ほとんどのアザミは、野草独特の苦みがあり、食べて楽しむことができます。若い葉なら、油で揚げたり、茹でたりすればトゲトゲはほとんど気になりません。
また、葉や芽は天ぷら、ごまあえ、クルミあえ、からしあえなどの和え物、炒めものなどに向いています。根には強いアクがあるため、茹でた後に米のとぎ汁に一晩さらしてキンピラにするのがおすすめです。
採取する際には、茎が固いので、ケガをしないように軍手などを着用して鎌やナイフなどで切り取りましょう。また、トゲが刺さらないよう気をつけてくださいね。
アザミ(薊)は種類が豊富な花
日本には150種を超えるアザミが生息しており、そのうちの50~80種は日本の原生種といわれています。それぞれ花の様子や、花のサイズが違うので、長い期間アザミは楽しむことができます。

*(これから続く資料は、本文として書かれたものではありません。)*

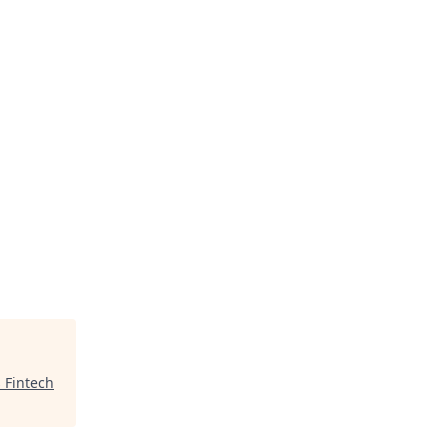
 Fintech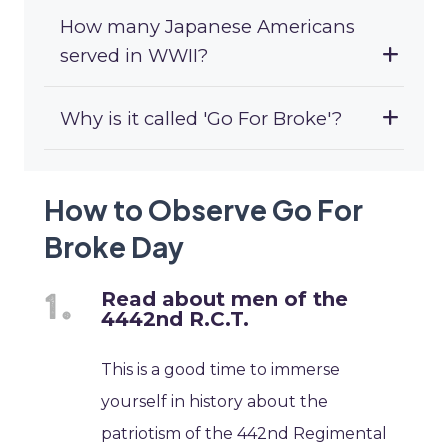
How many Japanese Americans
served in WWII?
Why is it called 'Go For Broke'?
How to Observe Go For
Broke Day
Read about men of the
4442nd R.C.T.
This is a good time to immerse
yourself in history about the
patriotism of the 442nd Regimental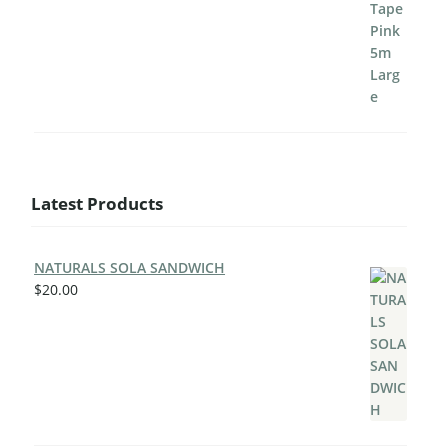
Latest Products
NATURALS SOLA SANDWICH
$
20.00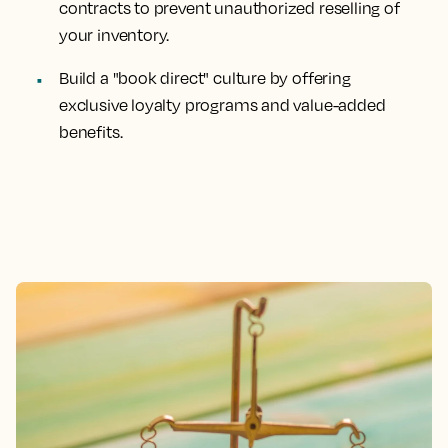
contracts to prevent unauthorized reselling of
your inventory.
Build a "book direct" culture by offering
exclusive loyalty programs and value-added
benefits.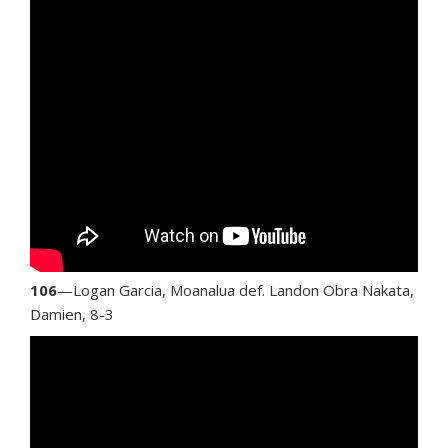
106
—Logan Garcia, Moanalua def. Landon Obra Nakata,
Damien, 8-3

ただ、名前にアザミとつく別種の植物もたくさんあります。たとえばキツネアザミ、朝鮮アザミ(アーティーチョーク)、ヒメザミ(タムラソウ)、ルリタマアザミ(エキノプス)は、アザミとは何の関係もありません。このように、古くから親しまれるが故に複雑な部分もあるので、まずはアザミのことを知って楽しみたいですね。